• Supplied material:
┄┄┄┄┄┄┄┄┄┄
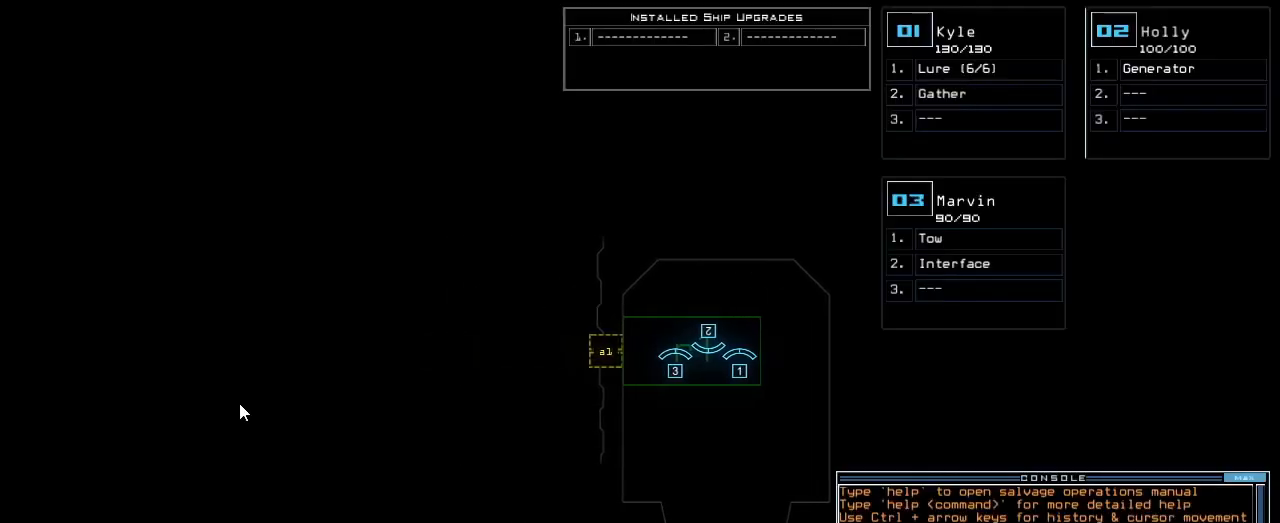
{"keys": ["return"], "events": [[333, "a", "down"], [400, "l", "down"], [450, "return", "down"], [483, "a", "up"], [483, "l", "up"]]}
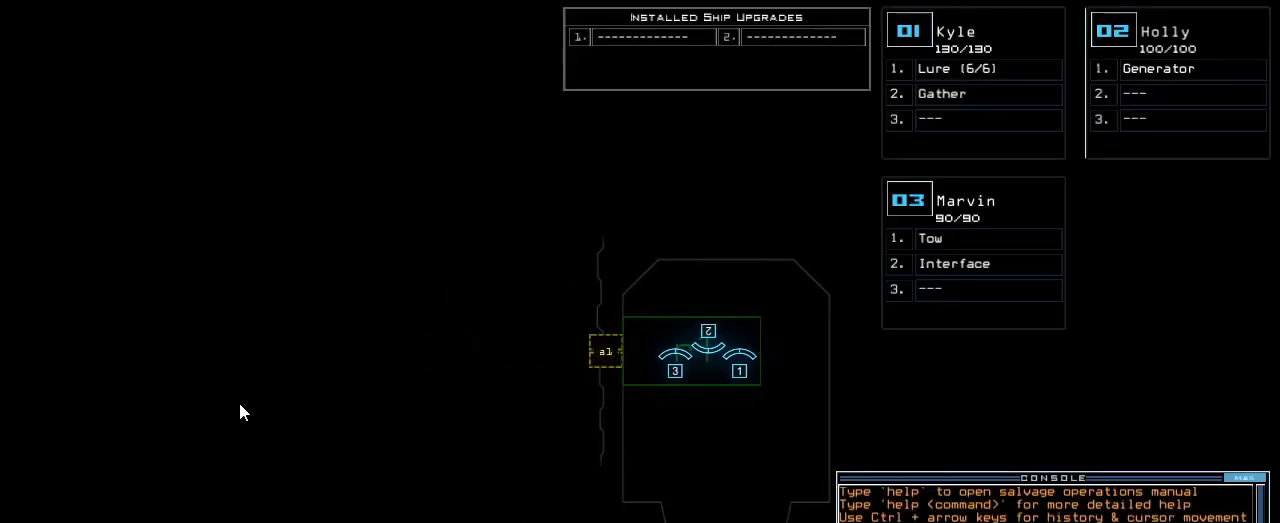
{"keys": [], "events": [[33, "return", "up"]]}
┄┄┄┄┄┄┄┄┄┄
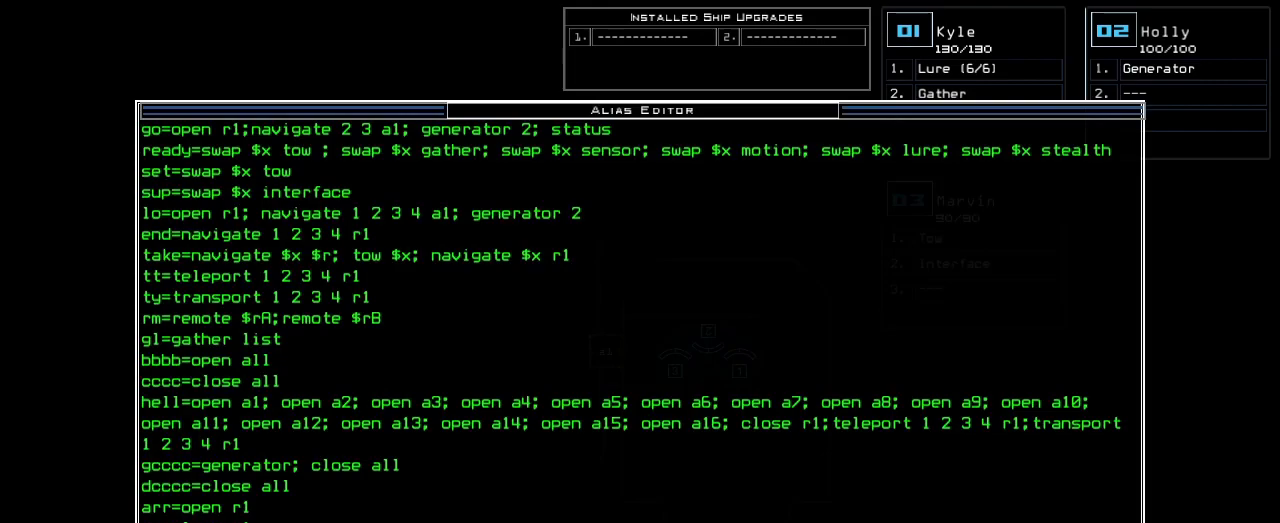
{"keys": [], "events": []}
┄┄┄┄┄┄┄┄┄┄
• What the task asks:
Among the records above, find the lines where the word "return" appears and copy them.

• Your response:
{"keys": ["return"], "events": [[333, "a", "down"], [400, "l", "down"], [450, "return", "down"], [483, "a", "up"], [483, "l", "up"]]}
{"keys": [], "events": [[33, "return", "up"]]}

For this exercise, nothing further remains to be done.